Job item:
Rewrite the records from the line with "Сегодня, применяя необходимые агротехнические" up to and including the line with "абрикос во всех", swapping "плодами" for "урожаем" and keeping everything else the same. Give only those lines.

Data for this task:
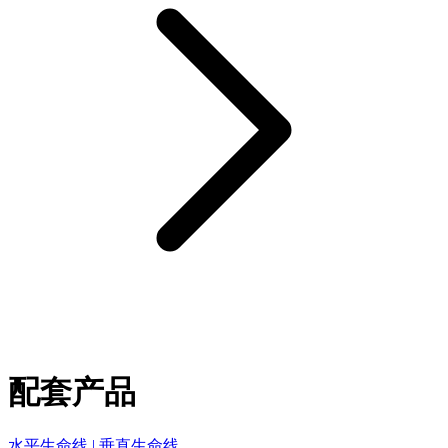
配套产品
水平生命线 | 垂直生命线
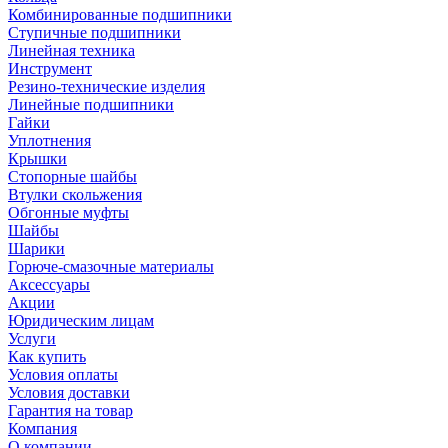
Комбинированные подшипники
Ступичные подшипники
Линейная техника
Инструмент
Резино-технические изделия
Линейные подшипники
Гайки
Уплотнения
Крышки
Стопорные шайбы
Втулки скольжения
Обгонные муфты
Шайбы
Шарики
Горюче-смазочные материалы
Аксессуары
Акции
Юридическим лицам
Услуги
Как купить
Условия оплаты
Условия доставки
Гарантия на товар
Компания
О компании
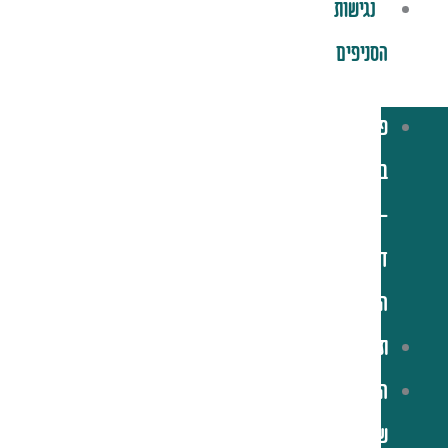
נגישות
הסניפים
פלאפל
בריבוע
–
דף
הבית
תפריט
הסיפור
שלנו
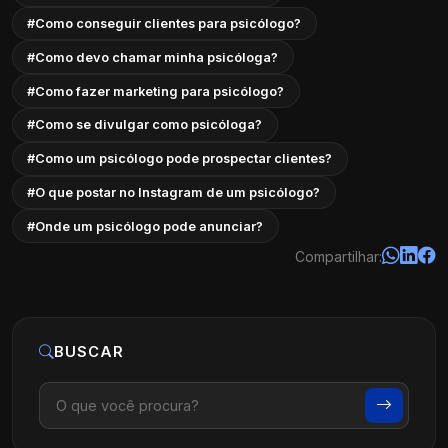
#Como conseguir clientes para psicólogo?
#Como devo chamar minha psicóloga?
#Como fazer marketing para psicólogo?
#Como se divulgar como psicóloga?
#Como um psicólogo pode prospectar clientes?
#O que postar no Instagram de um psicólogo?
#Onde um psicólogo pode anunciar?
Compartilhar:
BUSCAR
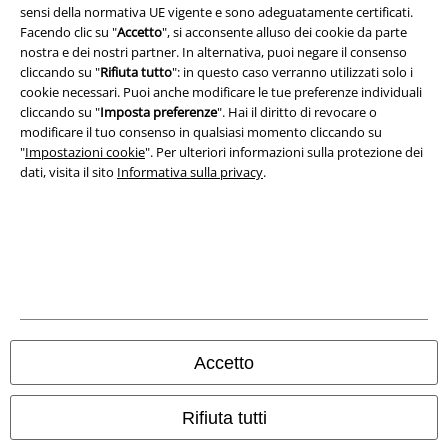
sensi della normativa UE vigente e sono adeguatamente certificati.
Facendo clic su "
Accetto
", si acconsente alluso dei cookie da parte
Legge sulla Privacy
nostra e dei nostri partner. In alternativa, puoi negare il consenso
cliccando su "
Rifiuta tutto
": in questo caso verranno utilizzati solo i
Smaltimento rifiuti e protezione dell’ambiente
cookie necessari. Puoi anche modificare le tue preferenze individuali
cliccando su "
Imposta preferenze
". Hai il diritto di revocare o
Dichiarazione di Conformità
modificare il tuo consenso in qualsiasi momento cliccando su
"
Impostazioni cookie
". Per ulteriori informazioni sulla protezione dei
Informazioni sull'accessibilità
dati, visita il sito
Informativa sulla privacy
.
Impostazioni cookie
Esercita Recesso
I prezzi sono IVA compresa. Spese di
trasporto escluse
© 1986-2026 EMP Mailorder Italia S.r.l.
Accetto
Rifiuta tutti
Gli altri shop EMP nel mondo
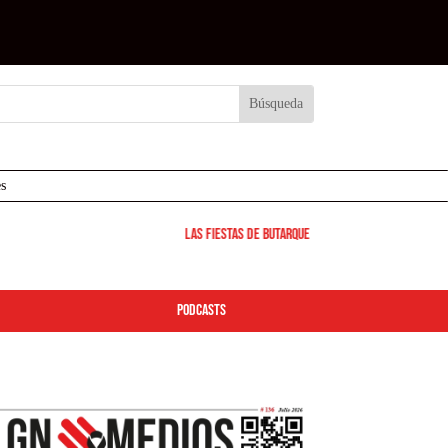
s
Las Fiestas de Butarque 2026 arrancan este viernes
podcasts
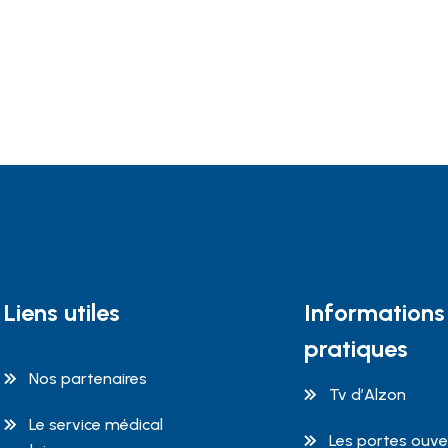
Liens utiles
Informations
pratiques
Nos partenaires
Tv d’Alzon
Le service médical
Les portes ouve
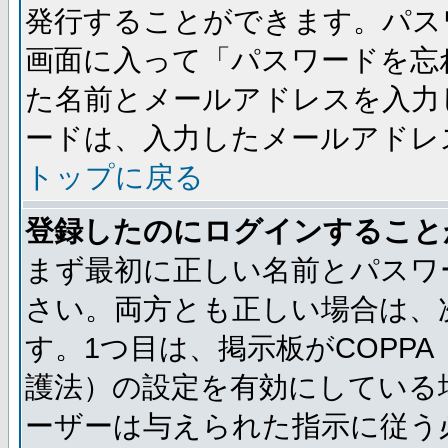
発行することができます。パス
画面に入って「パスワードを忘
た名前とメールアドレスを入力
ードは、入力したメールアドレ
トップに戻る
登録したのにログインすること
まず最初に正しい名前とパスワ
さい。両方とも正しい場合は、次
す。1つ目は、掲示板がCOPP
護法）の設定を有効にしている
ーザーは与えられた指示に従う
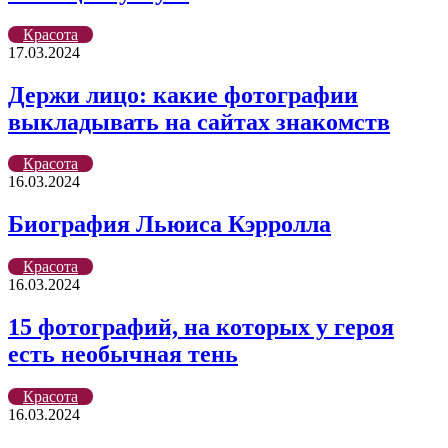
Красота
17.03.2024
Держи лицо: какие фотографии
выкладывать на сайтах знакомств
Красота
16.03.2024
Биография Льюиса Кэрролла
Красота
16.03.2024
15 фотографий, на которых у героя
есть необычная тень
Красота
16.03.2024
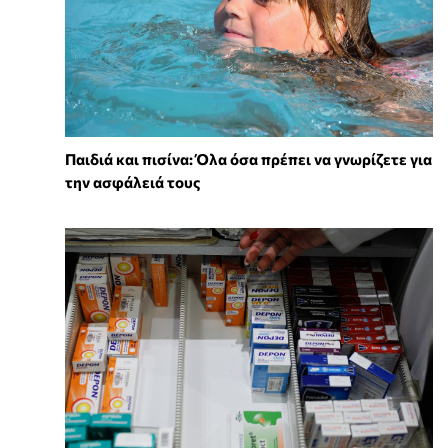
Παιδιά και πισίνα: Όλα όσα πρέπει να γνωρίζετε για
την ασφάλειά τους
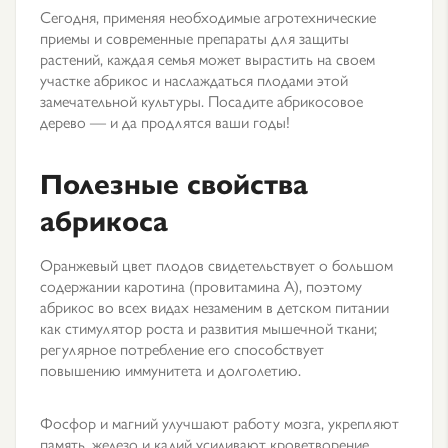
Сегодня, применяя необходимые агротехнические
приемы и современные препараты для защиты
растений, каждая семья может вырастить на своем
участке абрикос и наслаждаться плодами этой
замечательной культуры. Посадите абрикосовое
дерево — и да продлятся ваши годы!
Полезные свойства
абрикоса
Оранжевый цвет плодов свидетельствует о большом
содержании каротина (провитамина А), поэтому
абрикос во всех видах незаменим в детском питании
как стимулятор роста и развития мышечной ткани;
регулярное потребление его способствует
повышению иммунитета и долголетию.
Фосфор и магний улучшают работу мозга, укрепляют
память, железо и калий усиливают кроветворение,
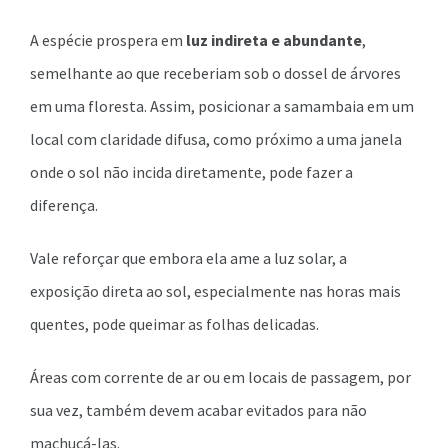
A espécie prospera em
luz indireta e abundante
,
semelhante ao que receberiam sob o dossel de árvores
em uma floresta. Assim, posicionar a samambaia em um
local com claridade difusa, como próximo a uma janela
onde o sol não incida diretamente, pode fazer a
diferença.
Vale reforçar que embora ela ame a luz solar, a
exposição direta ao sol, especialmente nas horas mais
quentes, pode queimar as folhas delicadas.
Áreas com corrente de ar ou em locais de passagem, por
sua vez, também devem acabar evitados para não
machucá-las.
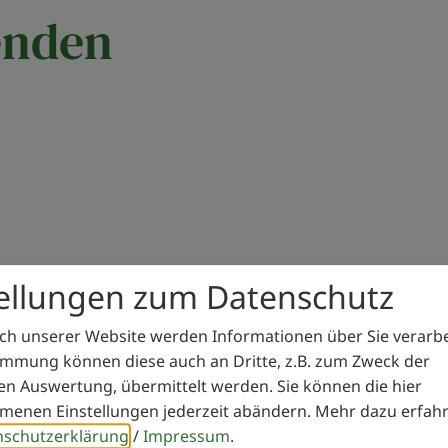
enden
tellungen zum Datenschutz
h unserer Website werden Informationen über Sie verarbei
immung können diese auch an Dritte, z.B. zum Zweck der
hen Auswertung, übermittelt werden. Sie können die hier
Nachname*
enen Einstellungen jederzeit abändern.
Mehr dazu erfahr
nschutzerklärung
/
Impressum
.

Written answer:
Сегодня, применяя необходимые агротехнические
приемы и современные препараты для защиты
растений, каждая семья может вырастить на своем
участке абрикос и наслаждаться урожаем этой
замечательной культуры. Посадите абрикосовое
дерево — и да продлятся ваши годы!
Полезные свойства
абрикоса
Оранжевый цвет плодов свидетельствует о большом
содержании каротина (провитамина А), поэтому
абрикос во всех видах незаменим в детском питании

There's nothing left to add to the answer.